Right now, Westpac is updating its climate policy, so right now is the time to tell Westpac that it must set a policy that actually aligns with the Paris climate goals it has pledged to uphold.
This means phasing out exposure to thermal coal by 2030 at the latest and ruling out lending to any project that expand the scale of the coal, oil and gas industries.
The trends in Westpac’s fossil fuel lending are concerning. Our figures show that Westpac’s coal, oil and gas lending in 2019 was its second-highest since declaring its support for the Paris climate agreement. This is while ANZ and CommBank’s 2019 lending to fossil fuels was at its lowest level over the same timeframe.
Westpac increased its lending to oil and gas by 25% between 2018 and 2019, the 2nd highest increase year on year of the big four banks.
Westpac is expanding the scale of the fossil fuel industry in Australia
Westpac is not only lending to existing fossil fuel projects, but it’s also funding projects that expand the scale of the industry, at a time when we urgently need to be reducing carbon pollution. While communities devastated by this summer’s terrifying extreme weather foot the bill for intensifying fires and storms, Westpac profits by arranging loans to the dirty industries fueling this extreme weather.
Specifically from 2016-2019, Westpac
- loaned $110 million to Woodside Energy to open up a huge area off Western Australia to polluting gas extraction;
- is one of the biggest funders of Origin energy, lending $315 million to the company that plans to open up the Northern Territory to dangerous fracking, against the wishes of the aboriginal communities in the fracking permit areas;
- was the lead arranger of the loan to Coronado, which included loaning $35 million towards the expansion of the Curragh coal mine in Queensland;
- loaned $92 million to Whitehaven coal, which is working to build a new coal mine in NSW and $54 million to Santos, which is involved in expanding unconventional gas extraction in NSW and across northern Australia;
- loaned $32 million to Horizon Oil, a company embroiled in corruption investigations after allegedly paying $15.4 million to a shell company owned by the Papua New Guinea Minister for Petroleum and Energy.

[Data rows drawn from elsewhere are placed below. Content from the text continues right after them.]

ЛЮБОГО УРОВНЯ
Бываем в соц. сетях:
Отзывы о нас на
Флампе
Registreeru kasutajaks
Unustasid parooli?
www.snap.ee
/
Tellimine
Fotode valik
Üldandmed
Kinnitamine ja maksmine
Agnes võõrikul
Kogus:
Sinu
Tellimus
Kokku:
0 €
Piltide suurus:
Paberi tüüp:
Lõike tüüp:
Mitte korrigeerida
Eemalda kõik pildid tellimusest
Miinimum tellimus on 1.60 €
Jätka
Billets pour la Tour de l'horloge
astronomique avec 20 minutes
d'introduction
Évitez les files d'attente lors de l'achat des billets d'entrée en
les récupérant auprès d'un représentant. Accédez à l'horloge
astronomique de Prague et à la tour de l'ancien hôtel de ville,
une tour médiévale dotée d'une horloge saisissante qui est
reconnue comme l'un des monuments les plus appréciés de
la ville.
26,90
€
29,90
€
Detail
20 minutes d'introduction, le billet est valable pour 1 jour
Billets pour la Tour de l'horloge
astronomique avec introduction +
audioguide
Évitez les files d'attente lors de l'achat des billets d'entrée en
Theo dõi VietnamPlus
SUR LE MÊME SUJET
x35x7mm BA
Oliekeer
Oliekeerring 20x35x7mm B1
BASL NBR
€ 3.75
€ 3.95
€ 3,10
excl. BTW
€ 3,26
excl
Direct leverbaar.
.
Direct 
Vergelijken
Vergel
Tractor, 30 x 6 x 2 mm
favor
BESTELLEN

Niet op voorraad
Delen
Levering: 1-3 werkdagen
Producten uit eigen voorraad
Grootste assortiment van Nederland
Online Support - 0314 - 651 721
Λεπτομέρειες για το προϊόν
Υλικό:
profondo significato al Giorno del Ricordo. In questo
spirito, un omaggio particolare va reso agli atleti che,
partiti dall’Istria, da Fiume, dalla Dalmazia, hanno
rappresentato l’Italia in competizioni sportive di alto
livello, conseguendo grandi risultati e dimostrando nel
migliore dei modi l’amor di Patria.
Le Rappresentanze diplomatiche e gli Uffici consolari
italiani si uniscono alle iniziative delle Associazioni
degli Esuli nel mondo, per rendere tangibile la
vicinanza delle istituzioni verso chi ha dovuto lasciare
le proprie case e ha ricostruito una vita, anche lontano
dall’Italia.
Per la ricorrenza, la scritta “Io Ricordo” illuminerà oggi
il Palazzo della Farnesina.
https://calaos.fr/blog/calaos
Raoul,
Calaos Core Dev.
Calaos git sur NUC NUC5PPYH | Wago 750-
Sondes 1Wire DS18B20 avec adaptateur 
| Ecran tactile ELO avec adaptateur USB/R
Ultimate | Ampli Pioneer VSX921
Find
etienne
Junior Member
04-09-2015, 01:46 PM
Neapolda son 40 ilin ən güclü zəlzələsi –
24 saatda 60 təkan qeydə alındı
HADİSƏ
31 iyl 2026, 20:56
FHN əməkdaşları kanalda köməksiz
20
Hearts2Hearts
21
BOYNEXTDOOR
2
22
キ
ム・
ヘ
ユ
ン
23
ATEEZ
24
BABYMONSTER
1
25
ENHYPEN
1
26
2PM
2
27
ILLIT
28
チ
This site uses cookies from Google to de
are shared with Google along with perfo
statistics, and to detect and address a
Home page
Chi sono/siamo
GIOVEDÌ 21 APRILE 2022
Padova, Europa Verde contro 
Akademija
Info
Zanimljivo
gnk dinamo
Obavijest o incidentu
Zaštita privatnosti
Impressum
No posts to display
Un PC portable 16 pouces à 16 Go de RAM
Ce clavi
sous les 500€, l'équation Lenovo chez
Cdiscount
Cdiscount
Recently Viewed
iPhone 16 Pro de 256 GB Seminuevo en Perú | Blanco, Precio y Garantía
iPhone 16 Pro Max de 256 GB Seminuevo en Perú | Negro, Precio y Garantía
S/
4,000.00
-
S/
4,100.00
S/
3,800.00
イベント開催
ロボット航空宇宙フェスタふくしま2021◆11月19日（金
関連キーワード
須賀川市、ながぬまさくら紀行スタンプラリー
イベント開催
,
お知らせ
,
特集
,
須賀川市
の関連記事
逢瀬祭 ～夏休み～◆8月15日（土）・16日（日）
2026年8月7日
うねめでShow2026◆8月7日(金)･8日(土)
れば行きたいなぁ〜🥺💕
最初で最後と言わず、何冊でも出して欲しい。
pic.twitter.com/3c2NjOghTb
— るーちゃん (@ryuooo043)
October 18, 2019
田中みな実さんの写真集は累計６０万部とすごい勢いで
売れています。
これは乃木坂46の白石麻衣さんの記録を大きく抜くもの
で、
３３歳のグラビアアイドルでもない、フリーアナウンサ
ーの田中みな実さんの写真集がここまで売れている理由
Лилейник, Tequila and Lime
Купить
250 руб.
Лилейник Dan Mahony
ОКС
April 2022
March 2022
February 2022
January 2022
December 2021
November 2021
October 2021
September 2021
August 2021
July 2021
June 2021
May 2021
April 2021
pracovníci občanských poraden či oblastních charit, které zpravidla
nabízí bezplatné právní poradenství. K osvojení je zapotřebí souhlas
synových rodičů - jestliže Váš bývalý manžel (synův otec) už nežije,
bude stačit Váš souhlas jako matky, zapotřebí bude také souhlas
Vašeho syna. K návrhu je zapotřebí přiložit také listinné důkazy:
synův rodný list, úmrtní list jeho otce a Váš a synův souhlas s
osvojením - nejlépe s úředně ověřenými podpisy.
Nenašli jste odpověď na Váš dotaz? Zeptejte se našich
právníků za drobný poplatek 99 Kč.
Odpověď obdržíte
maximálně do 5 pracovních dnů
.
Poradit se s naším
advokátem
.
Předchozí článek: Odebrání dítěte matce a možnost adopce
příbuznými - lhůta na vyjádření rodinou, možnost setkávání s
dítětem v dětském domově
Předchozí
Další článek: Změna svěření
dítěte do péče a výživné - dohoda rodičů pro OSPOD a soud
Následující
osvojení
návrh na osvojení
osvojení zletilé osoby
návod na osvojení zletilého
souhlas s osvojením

In total, Westpac has loaned $1.5 billion to companies actively undermining climate action and the Paris Agreement in the four years to 2019.
Westpac often promotes its lending to renewable energy, however, our figures show that lending to renewables over the last four years was $1.9 billion, meaning that for every dollar Westpac loaned to clean energy, it loaned $2.70 to dirty fossil fuels.
Westpac’s current climate policy allows it to continue to lend to thermal coal and to companies expanding the scale of the fossil fuel industry and our figures show that it is doing just that.
With the bank’s policy update looming, now is the time to push Westpac to commit to a policy that would actually align with their pledge to uphold the Paris climate goals.